__EXERCISE AIM__.
Write out, word for word, every line in the data below from the one containing "Figure 3: Subgroup" to the one containing "Table 2. Histone", both of them included.

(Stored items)
=====
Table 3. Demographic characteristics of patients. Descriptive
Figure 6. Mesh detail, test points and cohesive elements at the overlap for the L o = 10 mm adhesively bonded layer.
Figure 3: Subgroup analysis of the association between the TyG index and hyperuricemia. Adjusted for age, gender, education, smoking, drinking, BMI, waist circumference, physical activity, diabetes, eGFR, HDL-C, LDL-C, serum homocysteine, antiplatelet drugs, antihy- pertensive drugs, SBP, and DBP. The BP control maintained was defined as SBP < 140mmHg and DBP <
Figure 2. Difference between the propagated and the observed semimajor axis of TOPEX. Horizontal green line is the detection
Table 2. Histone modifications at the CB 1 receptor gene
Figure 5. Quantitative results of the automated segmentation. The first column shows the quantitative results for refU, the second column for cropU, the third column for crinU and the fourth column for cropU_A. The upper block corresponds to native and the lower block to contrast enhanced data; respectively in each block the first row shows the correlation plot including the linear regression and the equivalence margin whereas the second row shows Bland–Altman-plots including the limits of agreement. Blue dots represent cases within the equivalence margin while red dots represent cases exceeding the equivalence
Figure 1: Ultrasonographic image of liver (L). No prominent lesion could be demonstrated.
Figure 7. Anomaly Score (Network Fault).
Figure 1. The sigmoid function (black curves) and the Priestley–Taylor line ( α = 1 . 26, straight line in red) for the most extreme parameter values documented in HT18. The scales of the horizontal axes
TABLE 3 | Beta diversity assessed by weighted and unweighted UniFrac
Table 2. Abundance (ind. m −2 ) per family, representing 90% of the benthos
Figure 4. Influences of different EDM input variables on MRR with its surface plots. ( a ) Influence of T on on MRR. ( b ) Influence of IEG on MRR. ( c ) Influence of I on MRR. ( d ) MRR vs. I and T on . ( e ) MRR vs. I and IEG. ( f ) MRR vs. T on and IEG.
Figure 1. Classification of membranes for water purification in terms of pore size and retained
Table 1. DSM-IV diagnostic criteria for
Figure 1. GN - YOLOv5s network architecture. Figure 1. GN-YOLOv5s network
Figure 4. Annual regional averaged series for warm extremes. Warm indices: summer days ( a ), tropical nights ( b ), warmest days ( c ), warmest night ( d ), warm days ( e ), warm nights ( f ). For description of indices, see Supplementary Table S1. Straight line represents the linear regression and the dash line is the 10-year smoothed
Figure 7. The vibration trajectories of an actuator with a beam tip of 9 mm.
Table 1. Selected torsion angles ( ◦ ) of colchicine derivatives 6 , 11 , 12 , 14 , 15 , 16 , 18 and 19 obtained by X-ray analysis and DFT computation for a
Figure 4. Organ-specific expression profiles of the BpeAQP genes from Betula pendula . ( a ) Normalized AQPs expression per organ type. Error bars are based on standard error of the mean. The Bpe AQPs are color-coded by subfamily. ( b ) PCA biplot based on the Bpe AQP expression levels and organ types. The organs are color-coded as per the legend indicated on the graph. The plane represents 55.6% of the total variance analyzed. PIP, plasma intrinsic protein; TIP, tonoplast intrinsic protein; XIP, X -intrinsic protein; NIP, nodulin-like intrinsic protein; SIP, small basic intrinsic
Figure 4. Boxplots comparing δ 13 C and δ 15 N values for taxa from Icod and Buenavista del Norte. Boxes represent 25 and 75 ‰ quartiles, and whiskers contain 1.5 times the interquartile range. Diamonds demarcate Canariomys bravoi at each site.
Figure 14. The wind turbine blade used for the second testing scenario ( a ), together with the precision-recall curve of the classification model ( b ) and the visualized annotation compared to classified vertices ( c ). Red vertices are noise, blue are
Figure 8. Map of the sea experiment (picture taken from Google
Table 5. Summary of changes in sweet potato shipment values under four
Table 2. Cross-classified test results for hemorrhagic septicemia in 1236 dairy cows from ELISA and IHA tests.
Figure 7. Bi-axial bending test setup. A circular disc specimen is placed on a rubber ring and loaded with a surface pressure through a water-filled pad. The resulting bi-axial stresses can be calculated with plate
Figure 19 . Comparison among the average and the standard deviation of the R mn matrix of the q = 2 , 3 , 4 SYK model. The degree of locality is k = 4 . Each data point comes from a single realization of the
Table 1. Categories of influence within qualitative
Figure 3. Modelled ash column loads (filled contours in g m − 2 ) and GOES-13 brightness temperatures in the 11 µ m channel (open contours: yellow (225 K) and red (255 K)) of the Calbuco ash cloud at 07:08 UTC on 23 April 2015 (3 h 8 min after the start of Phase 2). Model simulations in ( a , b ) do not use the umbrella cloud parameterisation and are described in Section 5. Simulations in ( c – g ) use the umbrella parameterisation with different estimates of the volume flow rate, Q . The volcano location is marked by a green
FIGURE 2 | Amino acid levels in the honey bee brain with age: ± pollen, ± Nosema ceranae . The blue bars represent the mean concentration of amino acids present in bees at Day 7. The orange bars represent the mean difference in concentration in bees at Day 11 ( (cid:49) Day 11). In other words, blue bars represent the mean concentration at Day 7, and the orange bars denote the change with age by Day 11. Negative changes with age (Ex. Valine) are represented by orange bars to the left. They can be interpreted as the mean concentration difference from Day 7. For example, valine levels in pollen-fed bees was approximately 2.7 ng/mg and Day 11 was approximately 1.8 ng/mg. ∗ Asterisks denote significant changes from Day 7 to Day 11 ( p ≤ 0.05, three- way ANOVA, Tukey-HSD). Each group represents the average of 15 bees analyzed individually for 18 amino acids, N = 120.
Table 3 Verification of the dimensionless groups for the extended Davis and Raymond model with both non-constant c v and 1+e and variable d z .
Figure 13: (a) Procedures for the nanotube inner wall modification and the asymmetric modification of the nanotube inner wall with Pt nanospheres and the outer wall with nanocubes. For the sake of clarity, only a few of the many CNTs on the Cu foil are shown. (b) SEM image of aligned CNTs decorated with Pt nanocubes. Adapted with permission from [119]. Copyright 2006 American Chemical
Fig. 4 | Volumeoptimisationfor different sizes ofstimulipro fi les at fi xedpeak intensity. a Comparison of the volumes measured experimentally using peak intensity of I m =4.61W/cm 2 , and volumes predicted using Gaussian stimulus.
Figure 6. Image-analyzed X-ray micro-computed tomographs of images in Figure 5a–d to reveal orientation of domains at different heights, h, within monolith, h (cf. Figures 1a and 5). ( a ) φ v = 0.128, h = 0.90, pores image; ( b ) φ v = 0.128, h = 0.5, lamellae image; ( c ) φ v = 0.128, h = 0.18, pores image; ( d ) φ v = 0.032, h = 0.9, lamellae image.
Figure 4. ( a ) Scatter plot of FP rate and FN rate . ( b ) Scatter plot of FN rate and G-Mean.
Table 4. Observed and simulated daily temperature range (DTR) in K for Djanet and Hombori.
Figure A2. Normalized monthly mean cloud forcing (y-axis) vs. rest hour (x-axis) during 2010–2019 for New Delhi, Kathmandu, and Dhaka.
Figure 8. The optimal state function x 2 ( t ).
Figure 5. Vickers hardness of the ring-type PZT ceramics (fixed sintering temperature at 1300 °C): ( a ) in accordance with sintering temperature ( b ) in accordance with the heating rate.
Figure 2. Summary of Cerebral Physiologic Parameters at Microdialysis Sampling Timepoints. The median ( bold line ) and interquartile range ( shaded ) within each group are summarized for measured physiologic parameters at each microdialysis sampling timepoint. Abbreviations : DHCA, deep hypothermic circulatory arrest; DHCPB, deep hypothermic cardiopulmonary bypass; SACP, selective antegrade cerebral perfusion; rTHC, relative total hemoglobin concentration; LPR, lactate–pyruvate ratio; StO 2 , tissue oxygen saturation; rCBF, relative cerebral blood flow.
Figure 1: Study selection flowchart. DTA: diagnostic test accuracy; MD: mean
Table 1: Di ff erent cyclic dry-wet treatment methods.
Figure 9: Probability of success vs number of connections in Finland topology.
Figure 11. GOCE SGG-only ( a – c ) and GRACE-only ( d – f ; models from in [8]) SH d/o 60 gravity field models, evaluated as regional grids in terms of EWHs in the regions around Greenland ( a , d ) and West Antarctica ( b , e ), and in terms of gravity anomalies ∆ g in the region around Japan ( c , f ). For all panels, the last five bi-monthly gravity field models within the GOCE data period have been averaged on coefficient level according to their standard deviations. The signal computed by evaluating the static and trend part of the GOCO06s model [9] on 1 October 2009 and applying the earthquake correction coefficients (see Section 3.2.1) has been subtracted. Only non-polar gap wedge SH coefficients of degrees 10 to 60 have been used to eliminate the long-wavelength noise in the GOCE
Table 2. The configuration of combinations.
=====
__RESPONSE BELOW__.
Figure 3: Subgroup analysis of the association between the TyG index and hyperuricemia. Adjusted for age, gender, education, smoking, drinking, BMI, waist circumference, physical activity, diabetes, eGFR, HDL-C, LDL-C, serum homocysteine, antiplatelet drugs, antihy- pertensive drugs, SBP, and DBP. The BP control maintained was defined as SBP < 140mmHg and DBP <
Figure 2. Difference between the propagated and the observed semimajor axis of TOPEX. Horizontal green line is the detection
Table 2. Histone modifications at the CB 1 receptor gene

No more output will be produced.